E com os professores tivemos experiências de muita inspiração e esperança também, nos fazia muito sentido estar com eles e compartilhar experiências e seguimos nossa intuição. Escutamos suas percepções sobre a educação das crianças em Segera, refletimos sobre a importância de seus papéis na vida dessas crianças, seus sonhos e os desafios que enfrentam. Algumas questões muito semelhantes as que vivemos no Brasil emergiram, o sistema de ensino no Quênia traz uma educação bastante engessada, herdada da colônia inglesa, uma educação que 'ensina' pela memorização de conhecimento, preparando as crianças para trabalhar num mercado de trabalho nas cidades, que não poderá acolher a todas elas, e é muito distante de suas realidades, e no fim acaba por distanciá-las do trabalho no campo e de outras possibilidades de trabalho que desenvolveriam suas comunidades e o lugar de onde vem seu sustento atual. Além disso a falta de recursos, de formação e ferramentas para fazer diferente pesa muito na auto-estima e na capacidade de fazer algo diferente do estabelecido para esses professores.
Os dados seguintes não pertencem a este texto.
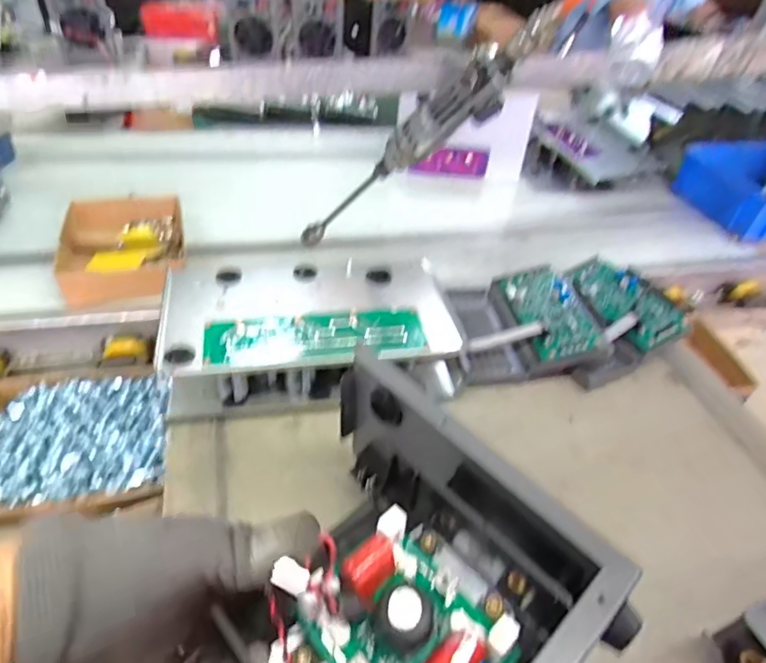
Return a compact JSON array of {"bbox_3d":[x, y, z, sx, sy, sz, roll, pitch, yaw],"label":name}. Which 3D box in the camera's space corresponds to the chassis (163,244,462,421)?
[{"bbox_3d":[-0.070,-0.008,0.532,0.290,0.082,0.165,-4,44,-11],"label":"chassis"}]

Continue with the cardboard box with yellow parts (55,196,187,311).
[{"bbox_3d":[-0.321,-0.109,0.646,0.142,0.039,0.190,-11,45,-18],"label":"cardboard box with yellow parts"}]

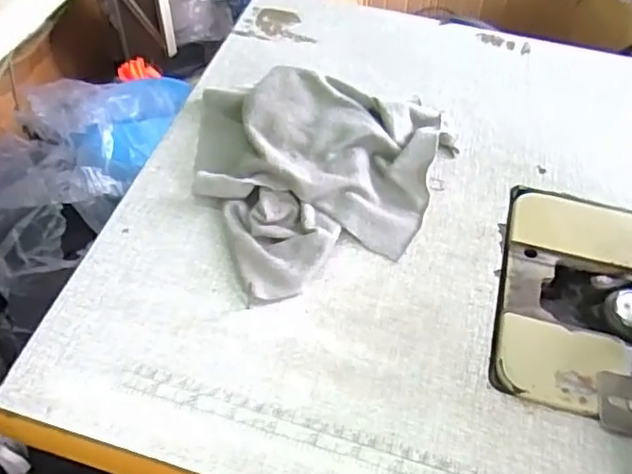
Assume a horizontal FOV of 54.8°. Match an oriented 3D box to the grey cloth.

Compartilhamos algumas experiências de 'educações' alternativas, focadas nos alunos, no empoderamento das crianças, em fortalecer a autonomia, criatividade e o desenvolvimento de valores. Experiências que começaram com um sonho e poucos indivíduos que acreditaram nele, falamos sobre as nossas inspirações, conversamos sobre as limitações e sobre as possibilidades que nasciam da união desses professores por um sonho comum e como juntos eles eram mais fortes para realizar seus sonhos.

As soluções não são simples, não sei o que de fato pudemos contribuir para 'empoderar' essas mulheres e professores e o impacto que isso terá ao longo dos anos nas comunidades. E talvez nunca saberemos. Mas o que realmente importa foi o que pudemos viver juntos, a pequenina semente que plantamos, a transformação que cada um de nós viveu nessa jornada.

Saí de Segera com muito mais do que pude oferecer, jamais esquecerei o sorriso maroto no rostinho das crianças, a gratidão no olhar das mulheres que conheci, o grande coração da guerreira Faith que tão bem nos recebeu, e o sonho dos professores, que dedicam seu trabalho para cada uma das crianças que lá estão.

E isso tudo me mostrou, ainda mais, que quando nos entregamos de coração para servir ao próximo, somos simplesmente um canal para levar aquilo que é necessário, no momento em que é preciso, não controlamos nada, e é a nossa entrega, dedicação e amor que se multiplicam nos corações daqueles que as recebem e mais ainda em nossos.